Pasal yang dilanggar oleh divisi berita TV One dalam menyiarkan pemberitaan Antasari –
Rani adalah Pasal 3: Wartawan Indonesia selalu menguji informasi, memberitakan secara
berimbang, tidak mencampurkan fakta dan opini yang menghakimi, serta menerapkan asas
praduga tak bersalah. Dalam kasus di atas, wartawan TV One hanya menggunakan
pernyataan dari pihak kepolisian, tidak menggunakan data dari narasumber utama yaitu
Antasari atau Rani.

2.) Kasus wawancara fiktif terjadi di Surabaya.


Seorang wartawan harian di Surabaya menurunkan berita hasil wawancaranya dengan
seorang isteri Nurdin M Top. Untuk meyakinkan kepada publiknya, sang wartawan sampai
mendeskripsikan bagaimana wawancara itu terjadi. Karena berasal dari sumber yang katanya
terpercaya, hasil wawancara tersebut tentu saja menjadi perhatian masyarakat luas. Tetapi,
belakangan terungkap, ternyata wawancara tersebut palsu alias fiktif karena tidak pernah
dilakukan sama sekali. Isteri Nurdin M Top kala itu sedang sakit tenggorokkan sehingga
untuk berbicara saja sulit, apalagi memberikan keterangan panjang lebar seperti laporan
wawancara tersebut. Wartawan dari harian ini memang tidak pernah bersua dengan isteri
orang yang disangka teroris itu dan tidak pernah ada wawancara sama sekali. Wartawan
dalam kasus di atas melanggar Kode Etik Jurnalistik Pasal 2 dan Pasal 4. Pasal 2 bernunyi:
Wartawan Indonesia menempuh cara-cara yang profesional dalam melaksanakan tugas
jurnalistik. Pasal 4 berbunyi: Wartawan Indonesia tidak membuat berita bohong, fitnah, sadis,
dan cabul. Wartawan tersebut tidak menggunakan cara yang professional dalam menjalankan
tugasnya. Ia tidak menyebarkan berita yang faktual dan tidak menggunakan narasumber yang
jelas, bahkan narasumber yang digunakan dalah narasumber fiktif. Wawancara dan berita
yang dipublikasikannya merupakan kebohongan. Tentu ini merugikan konsumen media.
Pembaca mengkonsumsi media untuk memperoleh kebenaran, bukan kebohongan.
Kredibilitas harian tempat wartawan tersebut bekerja juga sudah tentu menjadi diragukan.

3.)  Pelanggaran kode etik oleh SILET


Di mana skrip yang dibacakan pembawa acara, mengangkat komentar paranormal, dalam
kasusmeletusnya gunung berapi.

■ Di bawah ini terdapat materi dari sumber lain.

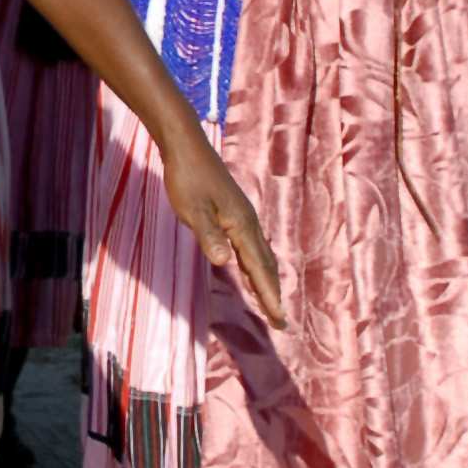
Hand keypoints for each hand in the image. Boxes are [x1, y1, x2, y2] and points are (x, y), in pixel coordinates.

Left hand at [159, 129, 285, 331]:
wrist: (187, 147)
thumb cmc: (186, 178)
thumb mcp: (193, 210)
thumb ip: (208, 236)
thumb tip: (224, 262)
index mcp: (241, 225)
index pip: (259, 268)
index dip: (269, 295)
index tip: (280, 319)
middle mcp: (249, 223)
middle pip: (266, 265)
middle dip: (273, 293)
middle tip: (280, 320)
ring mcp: (243, 216)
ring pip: (261, 255)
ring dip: (267, 279)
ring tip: (271, 301)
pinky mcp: (234, 211)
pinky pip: (252, 246)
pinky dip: (256, 264)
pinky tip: (250, 268)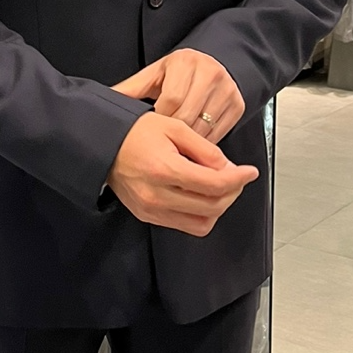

Namun ternyata berita itu tidak benar, sehingga
dikategorikan hoax atau berita bohong.

4.) Kasus bentrok saptol PP dengan warga memperebutkan makam Mbah Priok belum usai.
Banyak hal bisa dilihat dari kasus ini, di antaranya soal bagaimana televisi menyiarkan kasus
ini. Saat terjadi bentrok, banyak televisi menyiarkan secara langsung. Adegan berdarah
itupun bisa disaksikan dengan telanjang mata tanpa melalui proses editing.
Penyiaran langsung gambar korban bentrokan di Koja, Tanjung Priok, merupakan
pelanggaran Kode Etik Jurnalistik Pasal 4: Wartawan Indonesia tidak membuat berita
bohong, fitnah, sadis, dan cabul. darah dikategorikan sebagai berita sadis, dan tidak semua
konsumen media dapat menerimanya. Pihak keluarga korban yang kebetulan sedang
menonton televise pun bisa menerima dampak psikologis atau traumatis jika melihat
kerabatnya mengalami luka yang mengenaskan.